◆ **WHAT THE TASK REQUIRES**
From the first line to the last, repeat the data exactly but leave out the pictures.

◆ **AVAILABLE DATA**
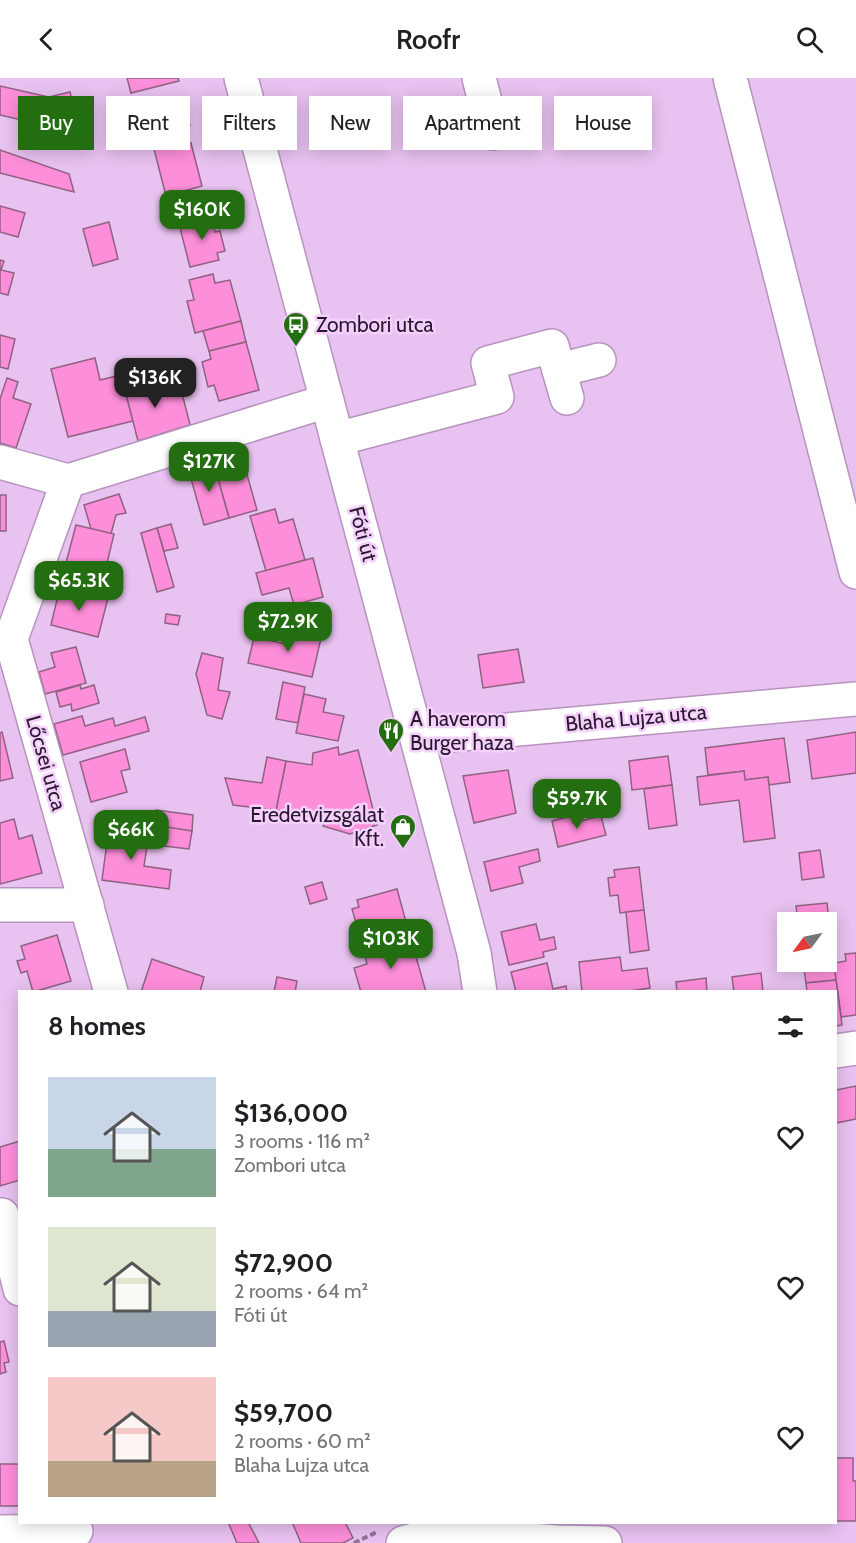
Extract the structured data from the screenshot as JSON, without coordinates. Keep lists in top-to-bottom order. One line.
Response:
{"streets":{"street":["Fóti út","Blaha Lujza utca","Lőcsei utca"]},"crossings":[["Fóti út","Blaha Lujza utca"]],"places":{"bus stop":["Zombori utca"],"restaurant":["A haverom Burger haza"],"shop":["Eredetvizsgálat Kft."]},"north":"bottom left","page":{"header":"Roofr","chip":["Buy","Rent","Filters","New","Apartment","House"],"price":["$160K","$136K","$127K","$65.3K","$72.9K","$59.7K","$66K","$103K"],"heading":"8 homes","list":[{"name":"$136,000","note":"3 rooms · 116 m² · Zombori utca"},{"name":"$72,900","note":"2 rooms · 64 m² · Fóti út"},{"name":"$59,700","note":"2 rooms · 60 m² · Blaha Lujza utca"}]}}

◆ **THE COMPLETED TASK**
Extract the structured data from the screenshot as JSON, without coordinates. Keep lists in top-to-bottom order. One line.
Response:
{"streets":{"street":["Fóti út","Blaha Lujza utca","Lőcsei utca"]},"crossings":[["Fóti út","Blaha Lujza utca"]],"places":{"bus stop":["Zombori utca"],"restaurant":["A haverom Burger haza"],"shop":["Eredetvizsgálat Kft."]},"north":"bottom left","page":{"header":"Roofr","chip":["Buy","Rent","Filters","New","Apartment","House"],"price":["$160K","$136K","$127K","$65.3K","$72.9K","$59.7K","$66K","$103K"],"heading":"8 homes","list":[{"name":"$136,000","note":"3 rooms · 116 m² · Zombori utca"},{"name":"$72,900","note":"2 rooms · 64 m² · Fóti út"},{"name":"$59,700","note":"2 rooms · 60 m² · Blaha Lujza utca"}]}}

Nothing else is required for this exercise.